L’érosion du leadership américain
Les experts présents à la réunion de l’ASTMH ont souligné comment le retrait des États-Unis de l’Organisation mondiale de la santé (OMS) et les coupes budgétaires dans l’USAID annulent des décennies de progrès en matière de santé mondiale. Wafaa El-Sadr, de l’Université de Columbia, a souligné que si les pays à revenu élevé ont un meilleur accès aux traitements avancés, les pays à faible revenu ont du mal à accéder aux médicaments essentiels. Le Plan présidentiel d’urgence de lutte contre le sida (PEPFAR), une réalisation historique qui a permis de sauver 26 millions de vies et d’éviter d’innombrables infections au VIH chez les nouveau-nés, est désormais menacé.
Les États-Unis dépensent 872 milliards de dollars par an pour la défense, soit plus que les neuf autres pays les plus dépensiers réunis, tout en allouant moins de 1 % de leur budget aux initiatives de santé mondiale. Ce déséquilibre met en évidence une dangereuse mauvaise allocation des ressources, donnant la priorité aux dépenses militaires au détriment des mesures sanitaires préventives qui, en fin de compte, protègent les intérêts américains.
La préparation à une pandémie est menacée
Sten Vermund, doyen du Collège de santé publique de l’Université de Floride du Sud, a souligné que l’isolement des États-Unis affaiblit leur propre préparation à une pandémie. L’épidémie d’Ebola de 2014 à 2016 a révélé cette vulnérabilité : les États-Unis ont dépensé 2,5 milliards de dollars pour se préparer aux épidémies au niveau national, mais seulement 250 millions de dollars pour soutenir l’Afrique, où la grande majorité des cas se sont produits. Le NIAID a même interrompu le développement du vaccin contre Ebola en 2012.
Vermund a noté que des programmes comme ENVISION, qui ciblaient les maladies tropicales négligées, ont été annulés en raison des réductions du financement de l’USAID. Les essais cliniques internationaux et les subventions des NIH – totalisant 800 millions de dollars – ont été gelés ou annulés, dont 500 millions de dollars pour la recherche sur les vaccins à ARNm. Le CDC fait face à une réduction budgétaire de 53 % (perte de 5 milliards de dollars), éliminant 42 000 emplois et plus de 60 programmes majeurs dans les domaines de la prévention des maladies chroniques, du VIH/SIDA, de la vaccination et de la prévention de la consommation de substances.

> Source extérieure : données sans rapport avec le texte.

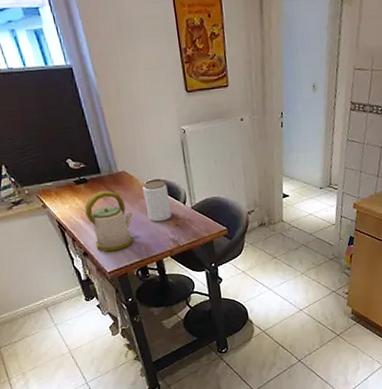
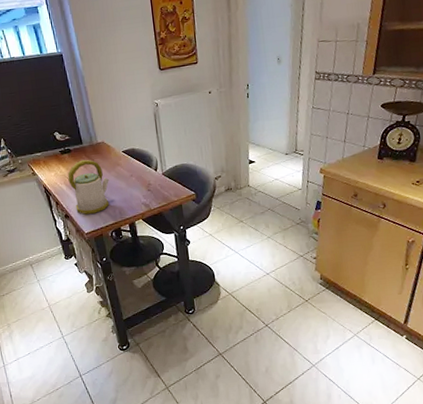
jar: present [142,181,172,222] -> none [119,150,145,187]

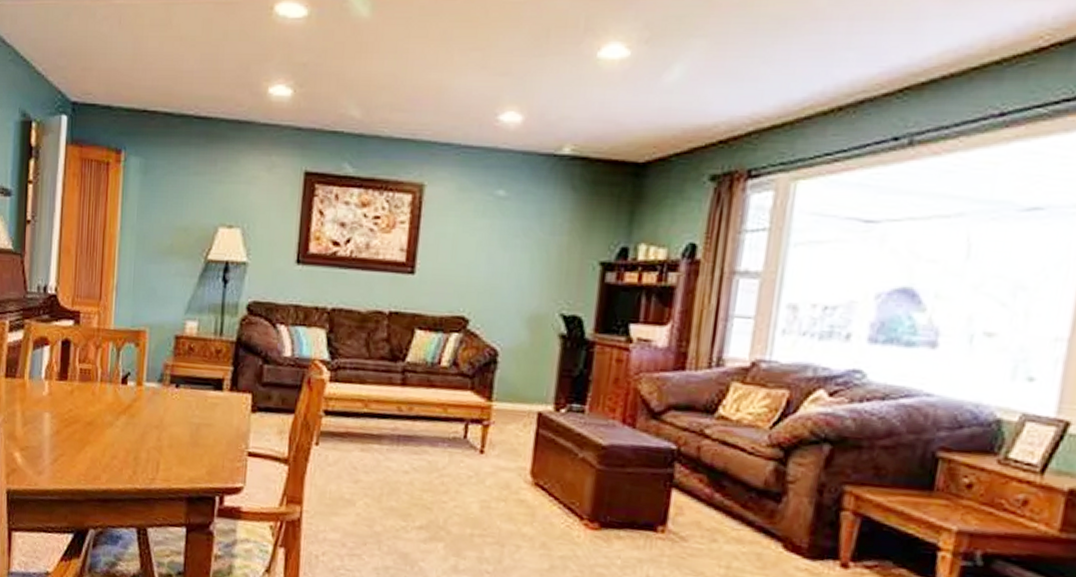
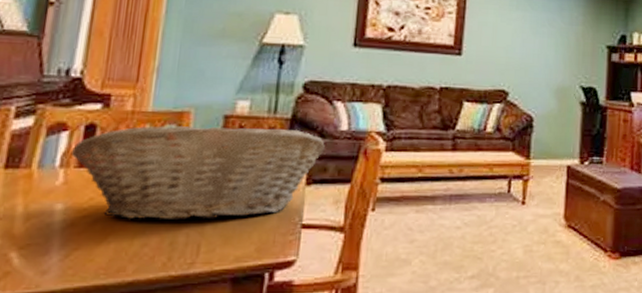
fruit basket: none [52,343,269,439] -> present [70,125,325,221]

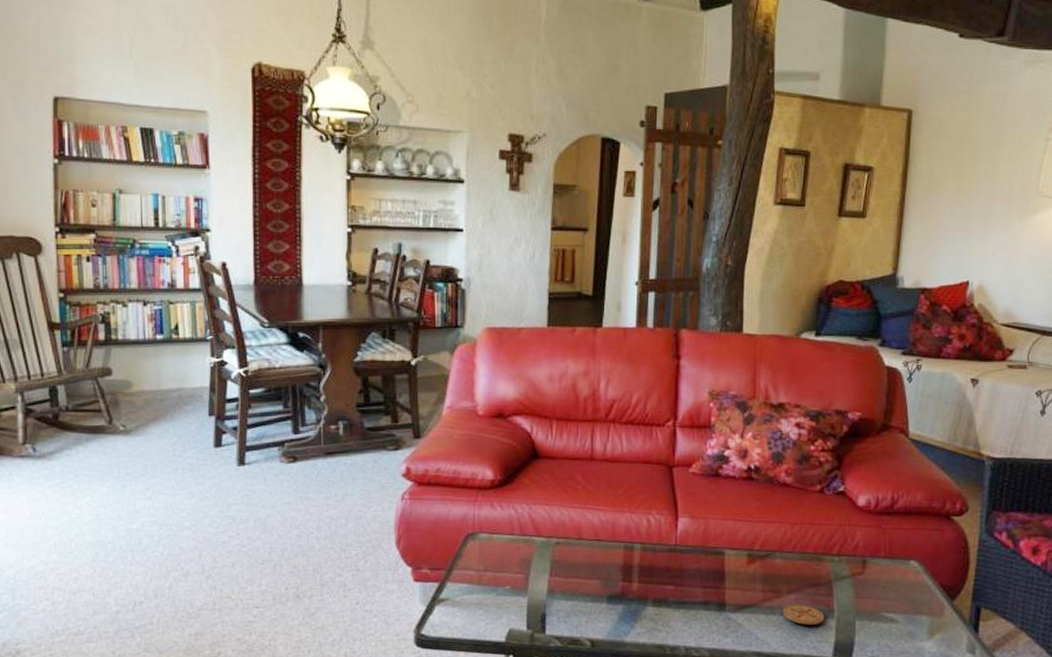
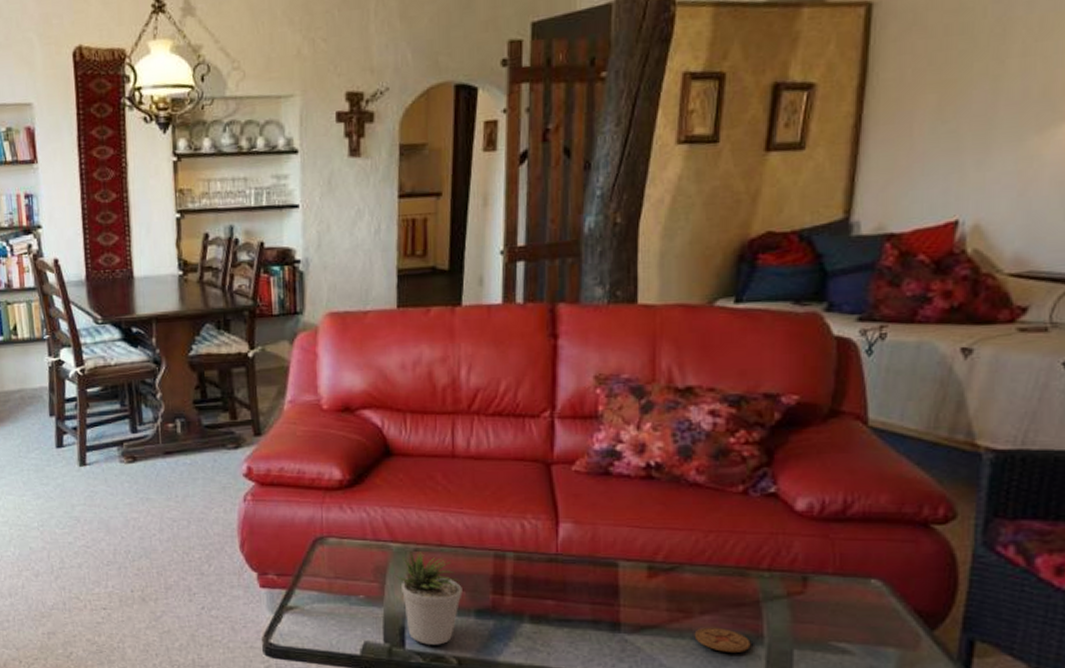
potted plant: none [539,544,597,629] -> present [395,550,463,645]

Le coût de l’expertise perdue
Daniel Jernigan, ancien directeur du Centre national des maladies infectieuses émergentes et zoonotiques du CDC, a averti que le CDC est désormais « paralysé » par la microgestion et les pertes de personnel. L’agence a perdu le vivier de jeunes scientifiques – bioinformaticiens, laborantins, épidémiologistes et analystes de données – en raison du gel des embauches et des coupes budgétaires. Melinda Rostal, scientifique en santé publique, a souligné que la concurrence pour l’emploi est féroce, avec jusqu’à 1 000 candidats pour chaque poste.
Les anciens responsables du CDC, Deb Houry, Demeter Daskalakis et Daniel Jernigan, ont démissionné pour protester contre le licenciement de la directrice du CDC, Susan Monarez, signalant une crise plus profonde au sein de l’agence. L’administration tenterait de subordonner l’aide étrangère au partage de spécimens biologiques et de séquences génétiques, sans garantir l’accès aux vaccins ou aux médicaments qui en résulteront.
En conclusion, les politiques américaines actuelles mettent à mal des décennies de progrès en matière de santé mondiale, compromettent la préparation à une pandémie et érodent la confiance internationale. Ces réductions ne sont pas seulement une question de budget ; ils représentent un échec stratégique qui aura des conséquences considérables à la fois sur la stabilité mondiale et sur la sécurité des États-Unis. La perte de l’expertise scientifique et l’érosion des partenariats de collaboration rendront le monde – et les États-Unis – plus vulnérables aux futures crises sanitaires.